This is a simple chicken stew that packs in a lot of flavour. Peppers, butter beans and smoked paprika give this dish a Spanish feel.
- 1 tbsp vegetable oil
- 1 onion, roughly chopped
- 2 garlic cloves, crushed or finely grated
- 2 red peppers, seeds removed, roughly chopped
- 1 tbsp smoked paprika
- 1 tbsp tomato purée
- 7 chicken thigh fillets, boneless, skin removed and halved
- 2 x 400g tins chopped tomatoes
- 400g tin butter beans, drained and rinsed
- 1 unwaxed lemon, finely grated zest only
- 2 tbsp roughly chopped fresh flatleaf parsley
- salt and freshly ground black pepper
Heat the oil in a casserole dish and fry the onion for 3–4 minutes, until just softened.
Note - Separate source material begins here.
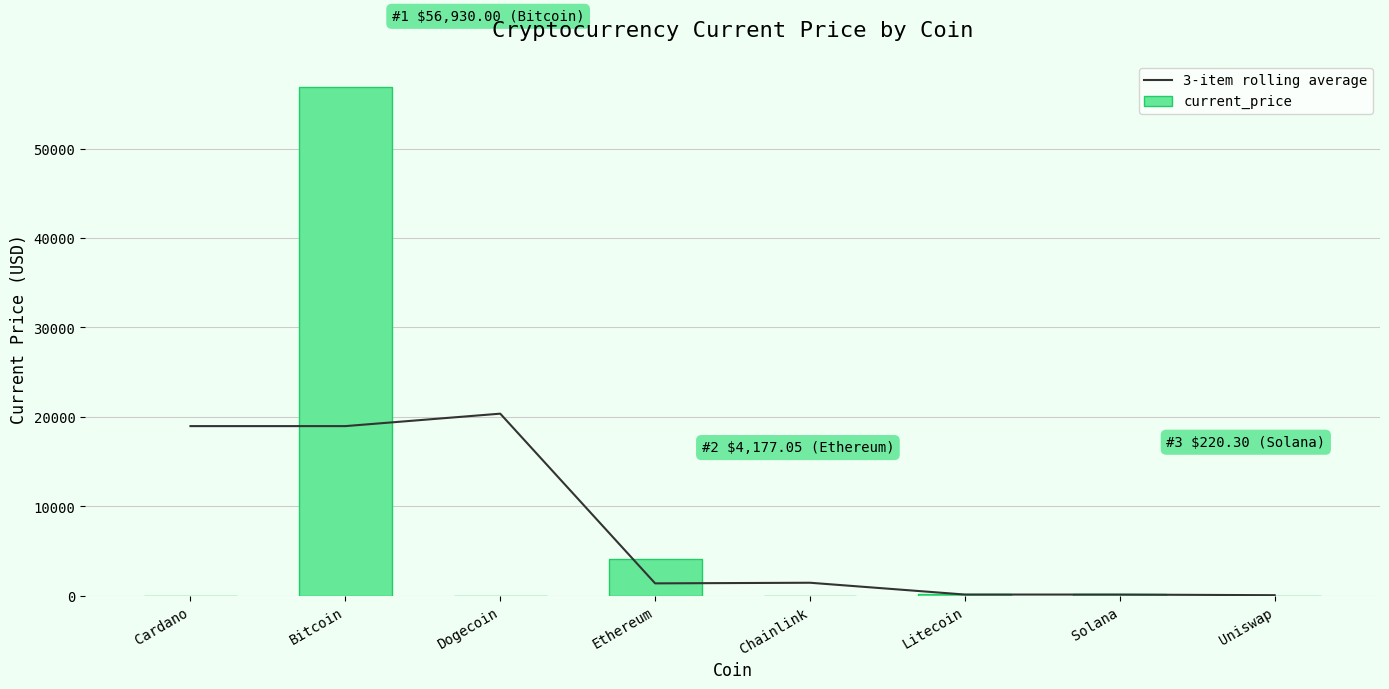

Reading left to right, list all the values displayed in this chart.

3-item rolling average: 18977.3	18977.3	20369.1	1401.4	1471.6	152.6	150.8	80.6
current_price: 1.8	56930.0	0.2	4177.1	26.9	210.7	220.3	21.4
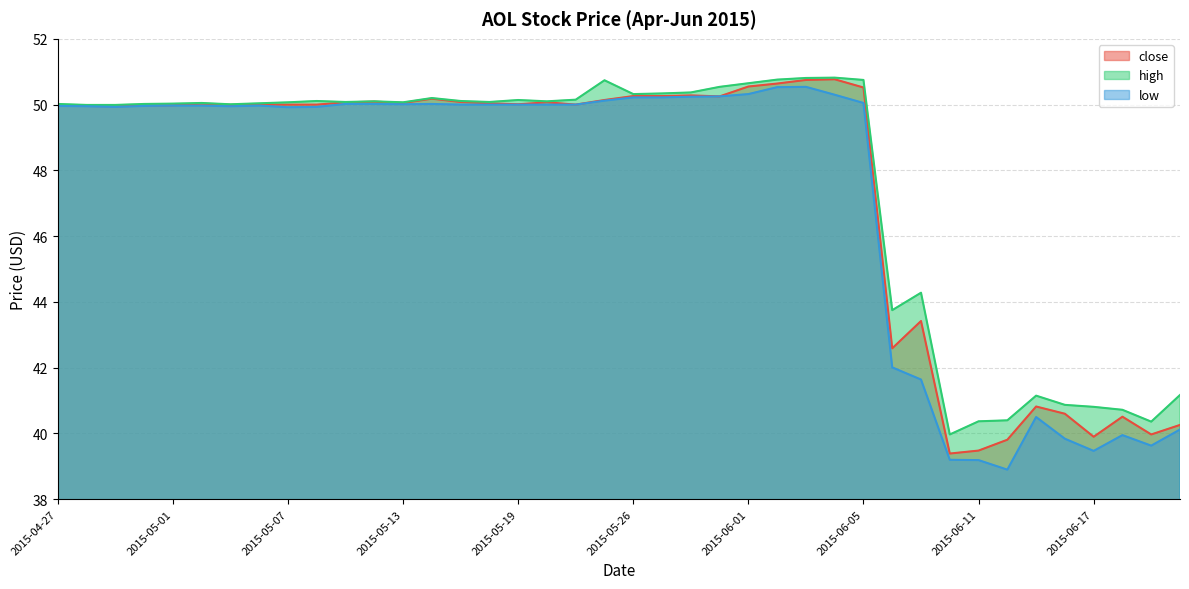

How many interior local valleys does the low series have?

7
Add the garlic and peppers and cook for another 2 minutes, then stir in the smoked paprika and tomato purée and cook for another minute.
Push the onion and pepper mixture to one side, then fry the chicken thigh pieces in the rest of the pan for 2–3 minutes to colour slightly then mix everything together. Add the tomatoes and butter beans and season with salt and pepper. Cover with a lid and simmer for 20 minutes, or until the chicken is cooked and the vegetables are tender.
Stir the lemon zest and half the parsley into the stew. Scatter over the remaining parsley to serve. This is great with mashed potato, but would also work with rice or pasta on the side.